Задания к упражнению:
A – Какого числа, согласно отрывку о реформах Горбачева, Ельцин отверг компромиссный план?
B – Продолжите отрывок о реформах Горбачева, начиная сразу после его последнего предложения.

Выбранный отрывок:
Несмотря на сомнения некоторых реформаторов в экономической эффективности более осторожного подхода к реформам и нежелание многих в структуре управления экономикой, компромиссный план Горбачева по перестройке экономики мог сработать. Некоторые западные экономисты, хорошо осведомленные о Советском Союзе, действительно считали, что это была разумная программа для сложившейся ситуации. Тем не менее, несмотря на значительное (если не сказать восторженное) большинство в Верховном Совете и нейтрализацию Центрального Комитета партии, план был обречен на провал с самого начала. Альянс Горбачев-Ельцин, существовавший с начала августа, рухнул. Ельцин      16 октября отверг план и поклялся осуществить в России беспрекословный 500-дневный план Шаталина. Как можно было осуществить союзную реформу без России или как Россия в одиночку могла осуществить 500-дневный план в условиях все еще единой и взаимозависимой эко номической и политической системы?

В той же речи Ельцин поставил параллельный политический вопрос, призвав, по сути, к массовой передаче власти из центра в республики.

24 октября Верховный Совет СССР подтвердил верховенство законов Советского Союза над законами отдельных республик. В тот же день Верховные Советы России и Украины (а двумя днями позже - Белоруссии) провозгласили верховенство законов своих республик над законами Союза. В "войну законов", как уже отмечалось, вступили как экономические, так и политические реформы.

Записанные данные:

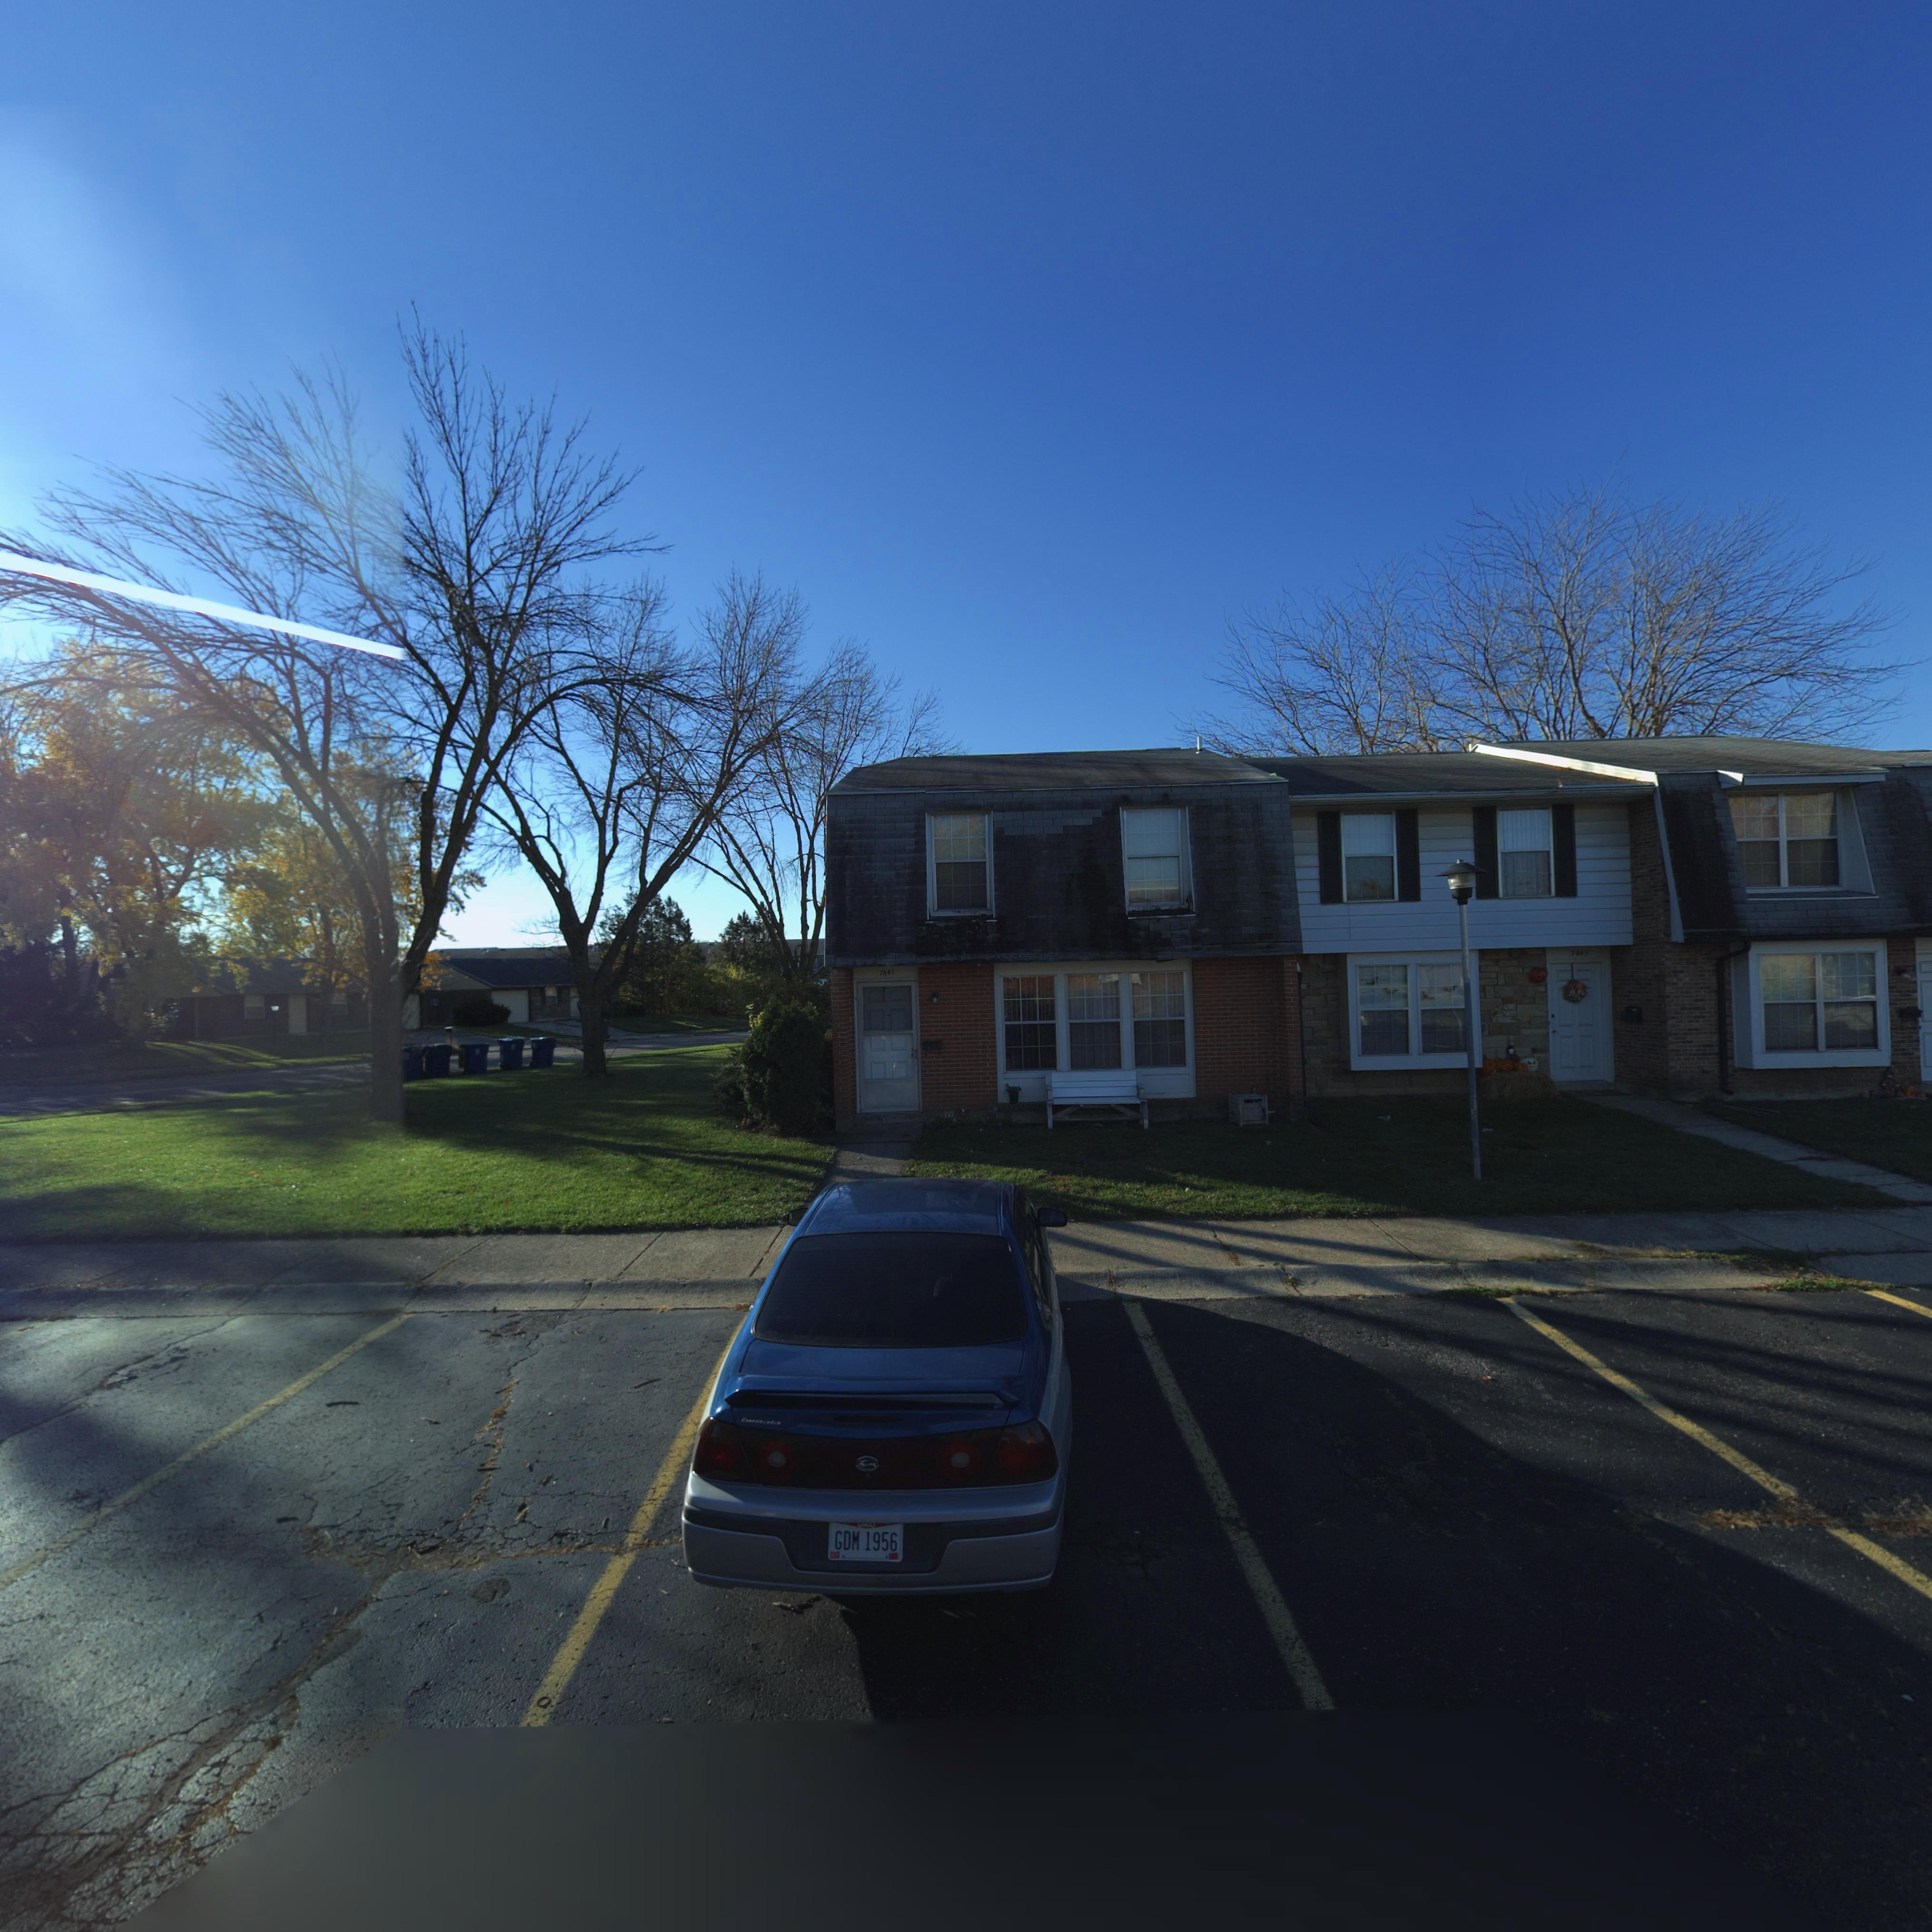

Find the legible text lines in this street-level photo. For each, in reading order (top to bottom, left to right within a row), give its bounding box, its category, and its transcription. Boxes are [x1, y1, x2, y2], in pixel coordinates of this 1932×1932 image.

[1570, 949, 1589, 957] StreetNumber: 7643
[879, 968, 895, 976] StreetNumber: 7641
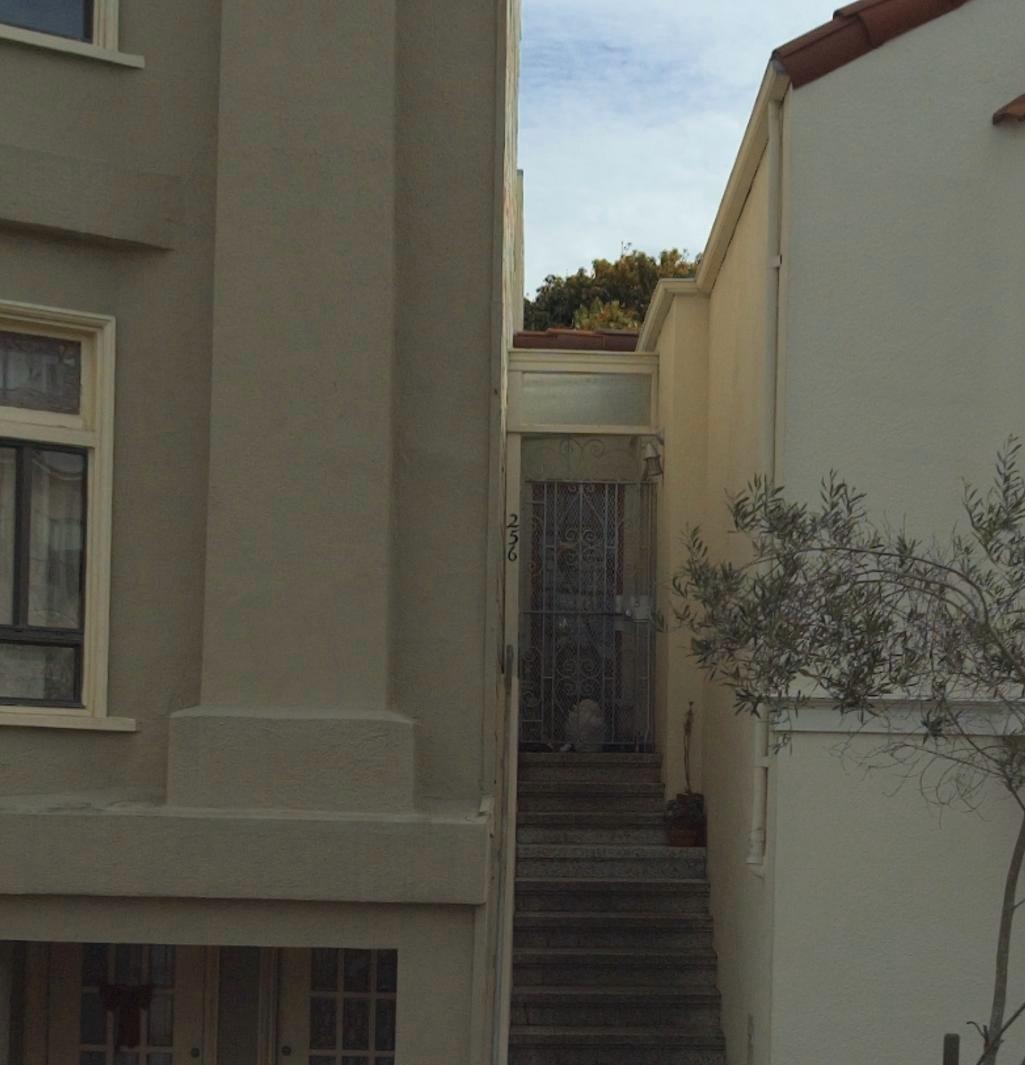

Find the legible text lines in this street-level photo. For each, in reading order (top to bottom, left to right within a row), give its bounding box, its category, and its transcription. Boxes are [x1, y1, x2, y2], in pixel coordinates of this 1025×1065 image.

Ответы к упражнениям:
A – 16 октября.

B –
Тем временем в обществе росло беспокойство по поводу возможного военного или жесткого переворота. В то время как Верховный Совет собрался на свою полную сессию 10 сентября, начали распространяться слухи о необычных перемещениях войск вокруг Москвы. Были подняты два полка 106-й гвардейской воздушно-десантной дивизии в Туле, и командир воздушно-десантных войск сказал, что один полк тренировался для парада 7 ноября, а другой (хотя и в боевой форме) собирал картофель - работа, на которую советские войска часто отвлекались. 19 сентября в телевизионном выступлении маршал Язов сам подтвердил переброску войск и назвал эти две причины. До сих пор неясно, кто отдал приказ о переброске; возможно, что сам Горбачев согласился с рекомендацией Язова держать часть войск поблизости на случай общественных беспорядков во время заседания Верховного Совета. Судя по всему, никакой подготовки к попытке переворота не было.

В начале ноября, во время военных передвижений, которые, по слухам (и, вероятно, не без оснований), тренировались для парада 7 ноября, снова появились слухи о возможном военном перевороте.

11 ноября Горбачев и Ельцин встретились снова, впервые за месяц, чтобы попытаться сгладить свои разногласия по экономической реформе, но к этому времени разрыв был намного больше, чем можно было преодолеть. Затем, 13 ноября, Горбачев провел поразительную и нервную встречу с примерно 1100 военными депутатами различных законодательных органов (включая Советы СССР и России, а также советы на местном уровне), на которой до него довели растущую озабоченность и гнев офицерского корпуса по поводу ухудшающегося состояния страны, а также военных.

16 ноября Горбачев представил Верховному Совету, в ответ на его запрос, оценку состояния Союза. Выступление было неэффективным, слишком шаблонным и слишком оборонительным, даже мелочным, и было плохо воспринято. Более того, в отличие от него, Ельцин выступил с более государственнической речью. В зале звучали призывы к Горбачеву и Ельцину собраться вместе и урегулировать разногласия, но к этому моменту они были заперты в борьбе за власть.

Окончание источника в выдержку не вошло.